Job item: When you copy the data that follows, reproduce every word exactly and leave out the images.

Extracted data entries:
━━━━━━━━━━━━━━━━━━━━━━━━━━━━━━

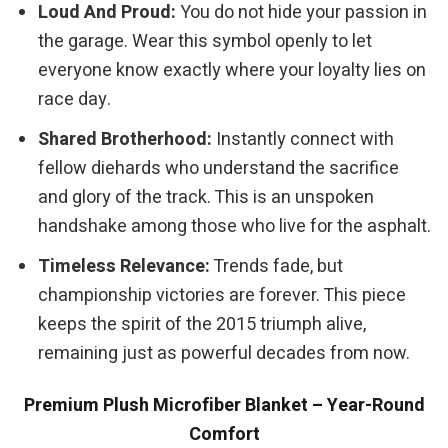
Loud And Proud:
You do not hide your passion in
the garage. Wear this symbol openly to let
everyone know exactly where your loyalty lies on
race day.
Shared Brotherhood:
Instantly connect with
fellow diehards who understand the sacrifice
and glory of the track. This is an unspoken
handshake among those who live for the asphalt.
Timeless Relevance:
Trends fade, but
championship victories are forever. This piece
keeps the spirit of the 2015 triumph alive,
remaining just as powerful decades from now.
Premium Plush Microfiber Blanket – Year-Round
Comfort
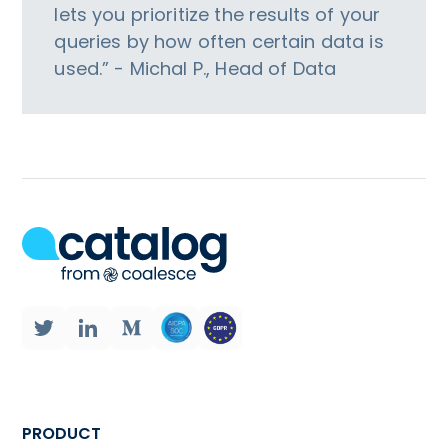
lets you prioritize the results of your
queries by how often certain data is
used.” - Michal P., Head of Data
PRODUCT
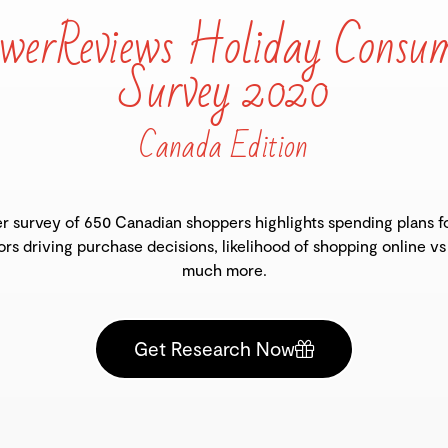
werReviews Holiday Consu
Survey 2020
Canada Edition
 survey of 650 Canadian shoppers highlights spending plans fo
ors driving purchase decisions, likelihood of shopping online vs
much more.
Get Research Now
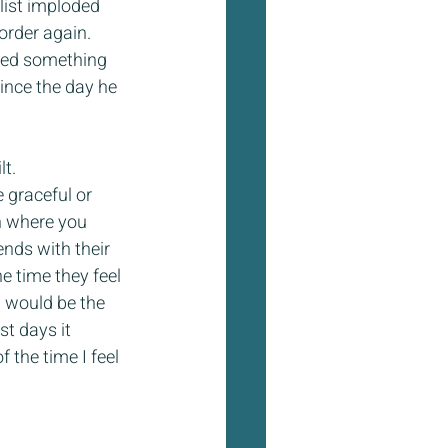
list imploded 
order again. 
ned something 
nce the day he 
lt.
 graceful or 
h where you 
nds with their 
e time they feel 
m would be the 
st days it 
 the time I feel 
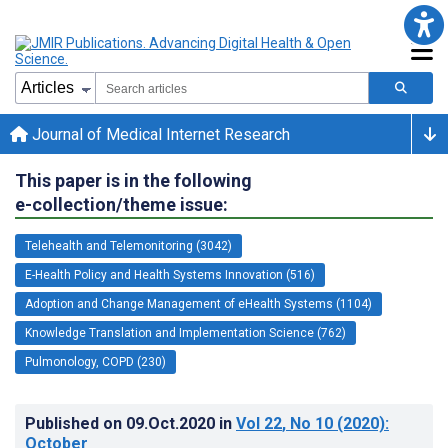
Journal of Medical Internet Research
This paper is in the following
e-collection/theme issue:
Telehealth and Telemonitoring (3042)
E-Health Policy and Health Systems Innovation (516)
Adoption and Change Management of eHealth Systems (1104)
Knowledge Translation and Implementation Science (762)
Pulmonology, COPD (230)
Published on
09.Oct.2020
in
Vol 22
, No 10
(2020)
:
October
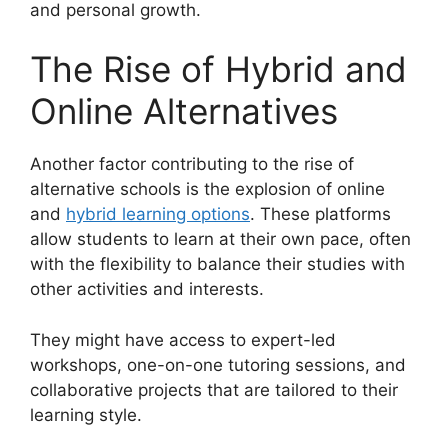
and personal growth.
The Rise of Hybrid and
Online Alternatives
Another factor contributing to the rise of
alternative schools is the explosion of online
and
hybrid learning options
. These platforms
allow students to learn at their own pace, often
with the flexibility to balance their studies with
other activities and interests.
They might have access to expert-led
workshops, one-on-one tutoring sessions, and
collaborative projects that are tailored to their
learning style.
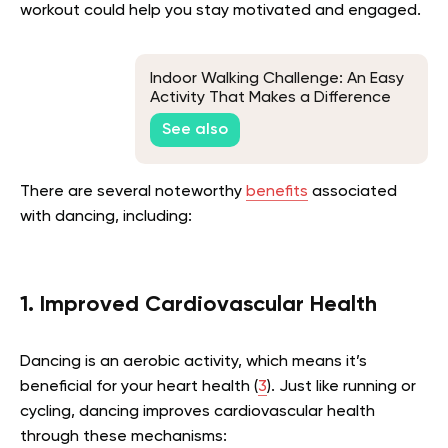
workout could help you stay motivated and engaged.
Indoor Walking Challenge: An Easy
Activity That Makes a Difference
See also
There are several noteworthy
benefits
associated
with dancing, including:
1. Improved Cardiovascular Health
Dancing is an aerobic activity, which means it’s
beneficial for your heart health (
3
). Just like running or
cycling, dancing improves cardiovascular health
through these mechanisms:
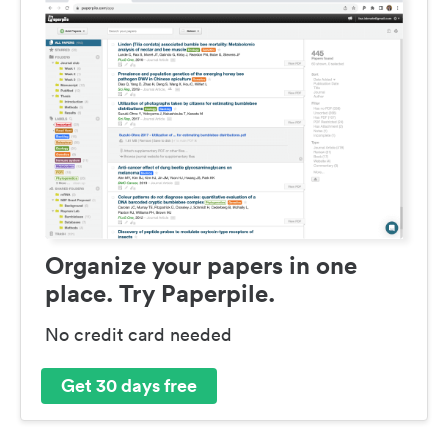
Organize your papers in one
place. Try Paperpile.
No credit card needed
Get 30 days free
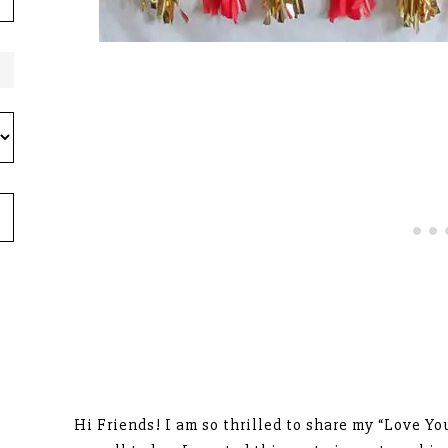
Hi Friends! I am so thrilled to share my “Love Yo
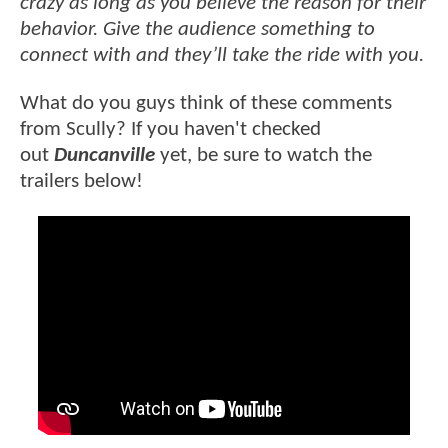
crazy as long as you believe the reason for their
behavior. Give the audience something to
connect with and they’ll take the ride with you.
What do you guys think of these comments
from Scully? If you haven't checked
out
Duncanville
yet, be sure to watch the
trailers below!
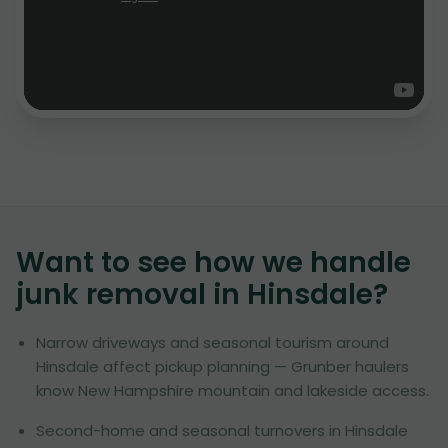
Want to see how we handle
junk removal in
Hinsdale
?
Narrow driveways and seasonal tourism around
Hinsdale affect pickup planning — Grunber haulers
know New Hampshire mountain and lakeside access.
Second-home and seasonal turnovers in Hinsdale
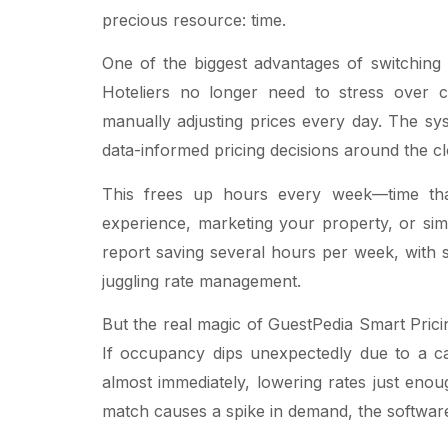
precious resource: time.
One of the biggest advantages of switching 
Hoteliers no longer need to stress over ch
manually adjusting prices every day. The s
data-informed pricing decisions around the cl
This frees up hours every week—time th
experience, marketing your property, or sim
report saving several hours per week, with 
juggling rate management.
But the real magic of GuestPedia Smart Prici
If occupancy dips unexpectedly due to a c
almost immediately, lowering rates just enoug
match causes a spike in demand, the software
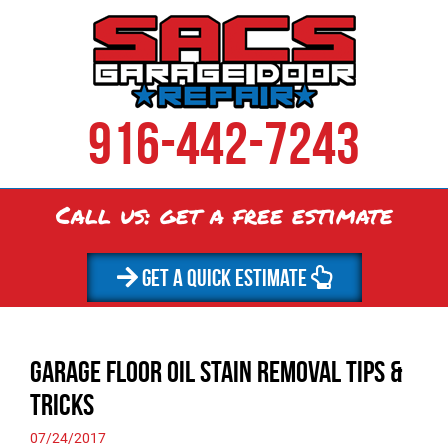
916-442-7243
Call us: get a
free
estimate
GET A QUICK ESTIMATE
Garage Floor Oil Stain Removal Tips &
Tricks
07/24/2017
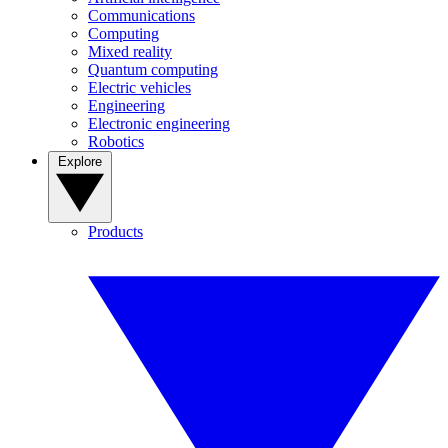
Communications
Computing
Mixed reality
Quantum computing
Electric vehicles
Engineering
Electronic engineering
Robotics
Explore
Products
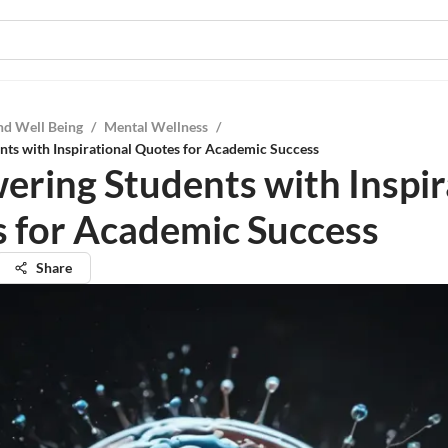
nd Well Being
/
Mental Wellness
/
ts with Inspirational Quotes for Academic Success
ring Students with Inspir
 for Academic Success
Share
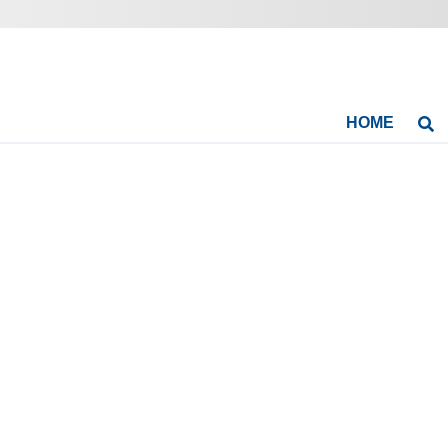
HOME
Se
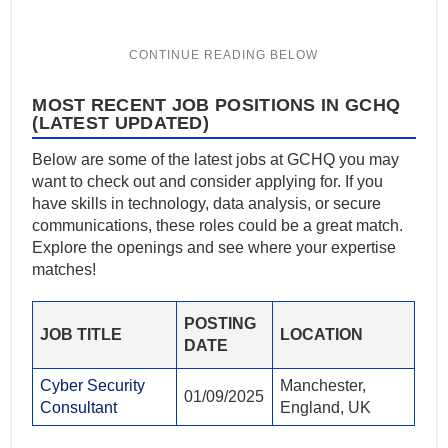
MOST RECENT JOB POSITIONS IN GCHQ
(LATEST UPDATED)
Below are some of the latest jobs at GCHQ you may
want to check out and consider applying for. If you
have skills in technology, data analysis, or secure
communications, these roles could be a great match.
Explore the openings and see where your expertise
matches!
POSTING
JOB TITLE
LOCATION
DATE
Cyber Security
Manchester,
01/09/2025
Consultant
England, UK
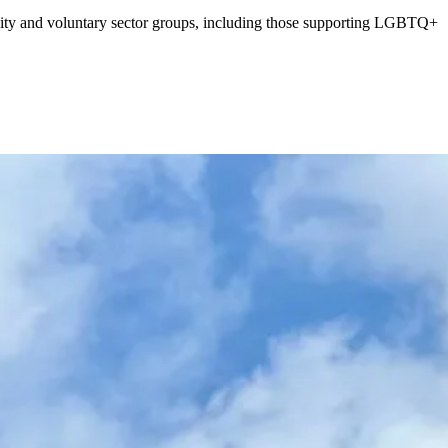
nity and voluntary sector groups, including those supporting LGBTQ+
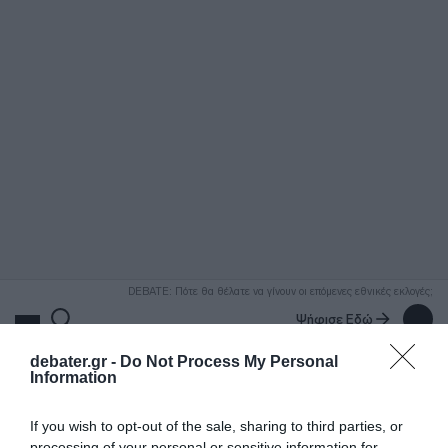
ΑΝΑΖΗΤΗΣΗ
DEBATE: Πότε θα θέλατε να γίνουν οι επόμενες εθνικές εκλογές;
Ψήφισε Εδώ
debater.gr -
Do Not Process My Personal
Information
If you wish to opt-out of the sale, sharing to third parties, or
processing of your personal or sensitive information for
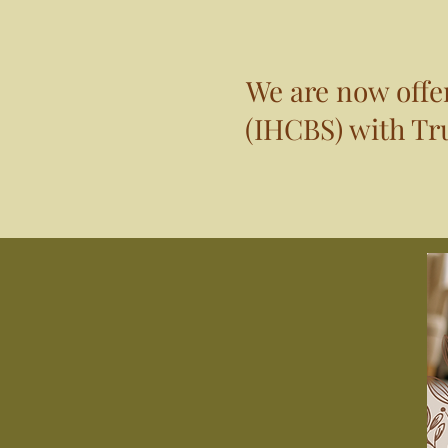
We are now off
(IHCBS) with Tru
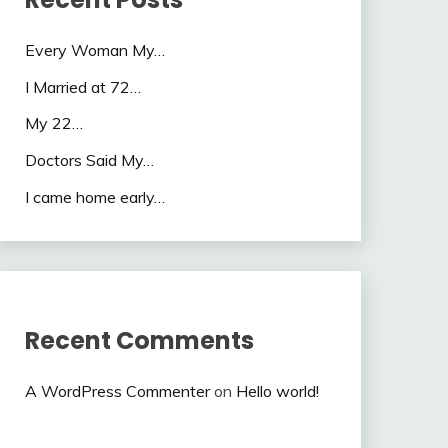
Every Woman My…
I Married at 72…
My 22…
Doctors Said My…
I came home early…
Recent Comments
A WordPress Commenter
on
Hello world!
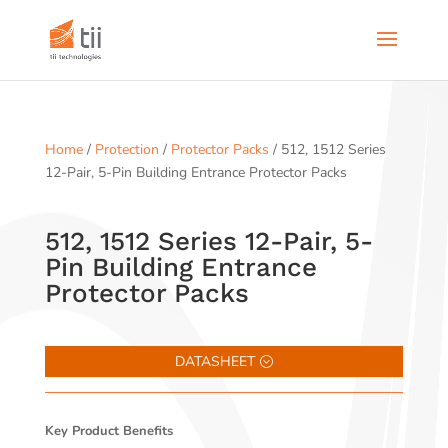
Home
/
Protection
/
Protector Packs
/ 512, 1512 Series
12-Pair, 5-Pin Building Entrance Protector Packs
512, 1512 Series 12-Pair, 5-
Pin Building Entrance
Protector Packs
DATASHEET
Key Product Benefits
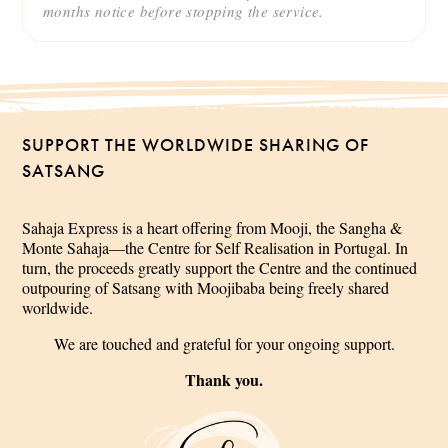
months notice before stopping the service.
SUPPORT THE WORLDWIDE SHARING OF
SATSANG
Sahaja Express is a heart offering from Mooji, the Sangha &
Monte Sahaja—the Centre for Self Realisation in Portugal. In
turn, the proceeds greatly support the Centre and the continued
outpouring of Satsang with Moojibaba being freely shared
worldwide.
We are touched and grateful for your ongoing support.
Thank you.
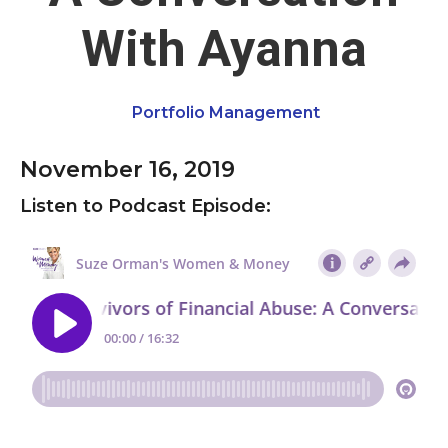
With Ayanna
Portfolio Management
November 16, 2019
Listen to Podcast Episode:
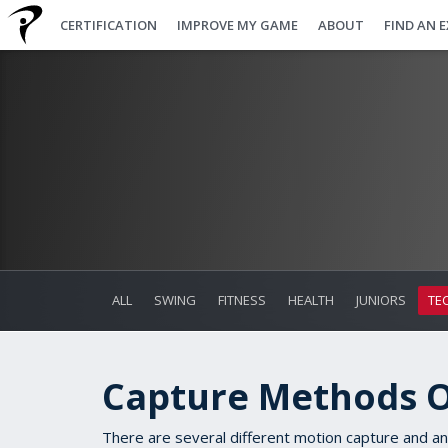
CERTIFICATION
IMPROVE MY GAME
ABOUT
FIND AN 
ALL
SWING
FITNESS
HEALTH
JUNIORS
TE
Capture Methods 
T
here are several different motion capture and an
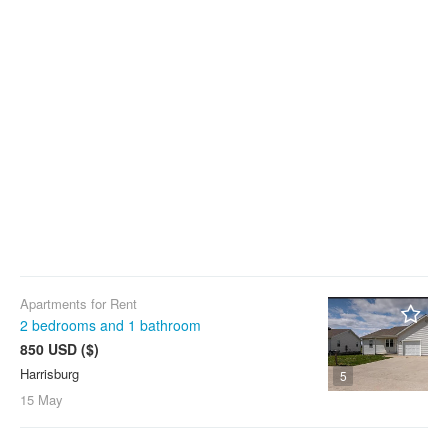
Apartments for Rent
2 bedrooms and 1 bathroom
850 USD ($)
Harrisburg
5
15 May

━━━━━━━━━━━━━━━━━━━━━━━━━━━━━━

Exercise solution:
Loud And Proud:
You do not hide your passion in
the garage. Wear this symbol openly to let
everyone know exactly where your loyalty lies on
race day.
Shared Brotherhood:
Instantly connect with
fellow diehards who understand the sacrifice
and glory of the track. This is an unspoken
handshake among those who live for the asphalt.
Timeless Relevance:
Trends fade, but
championship victories are forever. This piece
keeps the spirit of the 2015 triumph alive,
remaining just as powerful decades from now.
Premium Plush Microfiber Blanket – Year-Round
Comfort
lets you prioritize the results of your
queries by how often certain data is
used.” - Michal P., Head of Data
PRODUCT
werReviews Holiday Consu
Survey 2020
Canada Edition
 survey of 650 Canadian shoppers highlights spending plans fo
ors driving purchase decisions, likelihood of shopping online vs
much more.
Get Research Now
list imploded 
order again. 
ned something 
nce the day he 
lt.
 graceful or 
h where you 
nds with their 
e time they feel 
m would be the 
st days it 
 the time I feel 
Journal of Medical Internet Research
This paper is in the following
e-collection/theme issue:
Telehealth and Telemonitoring (3042)
E-Health Policy and Health Systems Innovation (516)
Adoption and Change Management of eHealth Systems (1104)
Knowledge Translation and Implementation Science (762)
Pulmonology, COPD (230)
Published on
09.Oct.2020
in
Vol 22
, No 10
(2020)
:
October
and personal growth.
The Rise of Hybrid and
Online Alternatives
Another factor contributing to the rise of
alternative schools is the explosion of online
and
hybrid learning options
. These platforms
allow students to learn at their own pace, often
with the flexibility to balance their studies with
other activities and interests.
They might have access to expert-led
workshops, one-on-one tutoring sessions, and
collaborative projects that are tailored to their
learning style.
workout could help you stay motivated and engaged.
Indoor Walking Challenge: An Easy
Activity That Makes a Difference
See also
There are several noteworthy
benefits
associated
with dancing, including:
1. Improved Cardiovascular Health
Dancing is an aerobic activity, which means it’s
beneficial for your heart health (
3
). Just like running or
cycling, dancing improves cardiovascular health
through these mechanisms:
Organize your papers in one
place. Try Paperpile.
No credit card needed
Get 30 days free
Hi Friends! I am so thrilled to share my “Love Yo
crazy as long as you believe the reason for their
behavior. Give the audience something to
connect with and they’ll take the ride with you.
What do you guys think of these comments
from Scully? If you haven't checked
out
Duncanville
yet, be sure to watch the
trailers below!
Want to see how we handle
junk removal in
Hinsdale
?
Narrow driveways and seasonal tourism around
Hinsdale affect pickup planning — Grunber haulers
know New Hampshire mountain and lakeside access.
Second-home and seasonal turnovers in Hinsdale
precious resource: time.
One of the biggest advantages of switching 
Hoteliers no longer need to stress over ch
manually adjusting prices every day. The s
data-informed pricing decisions around the cl
This frees up hours every week—time th
experience, marketing your property, or sim
report saving several hours per week, with 
juggling rate management.
But the real magic of GuestPedia Smart Prici
If occupancy dips unexpectedly due to a c
almost immediately, lowering rates just enoug
match causes a spike in demand, the software
916-442-7243
Call us: get a
free
estimate
GET A QUICK ESTIMATE
Garage Floor Oil Stain Removal Tips &
Tricks
07/24/2017
Communications
Computing
Mixed reality
Quantum computing
Electric vehicles
Engineering
Electronic engineering
Robotics
Explore
Products
nd Well Being
/
Mental Wellness
/
ts with Inspirational Quotes for Academic Success
ring Students with Inspir
 for Academic Success
Share
HOME
Se
MOST RECENT JOB POSITIONS IN GCHQ
(LATEST UPDATED)
Below are some of the latest jobs at GCHQ you may
want to check out and consider applying for. If you
have skills in technology, data analysis, or secure
communications, these roles could be a great match.
Explore the openings and see where your expertise
matches!
POSTING
JOB TITLE
LOCATION
DATE
Cyber Security
Manchester,
01/09/2025
Consultant
England, UK
nity and voluntary sector groups, including those supporting LGBTQ+
ΑΝΑΖΗΤΗΣΗ
DEBATE: Πότε θα θέλατε να γίνουν οι επόμενες εθνικές εκλογές;
Ψήφισε Εδώ
debater.gr -
Do Not Process My Personal
Information
If you wish to opt-out of the sale, sharing to third parties, or
processing of your personal or sensitive information for
We are now off
(IHCBS) with Tru
Every Woman My…
I Married at 72…
My 22…
Doctors Said My…
I came home early…
Recent Comments
A WordPress Commenter
on
Hello world!
Home
/
Protection
/
Protector Packs
/ 512, 1512 Series
12-Pair, 5-Pin Building Entrance Protector Packs
512, 1512 Series 12-Pair, 5-
Pin Building Entrance
Protector Packs
DATASHEET
Key Product Benefits
months notice before stopping the service.
SUPPORT THE WORLDWIDE SHARING OF
SATSANG
Sahaja Express is a heart offering from Mooji, the Sangha &
Monte Sahaja—the Centre for Self Realisation in Portugal. In
turn, the proceeds greatly support the Centre and the continued
outpouring of Satsang with Moojibaba being freely shared
worldwide.
We are touched and grateful for your ongoing support.
Thank you.
With Ayanna
Portfolio Management
November 16, 2019
Listen to Podcast Episode:
CERTIFICATION
IMPROVE MY GAME
ABOUT
FIND AN 
ALL
SWING
FITNESS
HEALTH
JUNIORS
TE
Capture Methods 
T
here are several different motion capture and an
Apartments for Rent
2 bedrooms and 1 bathroom
850 USD ($)
Harrisburg
5
15 May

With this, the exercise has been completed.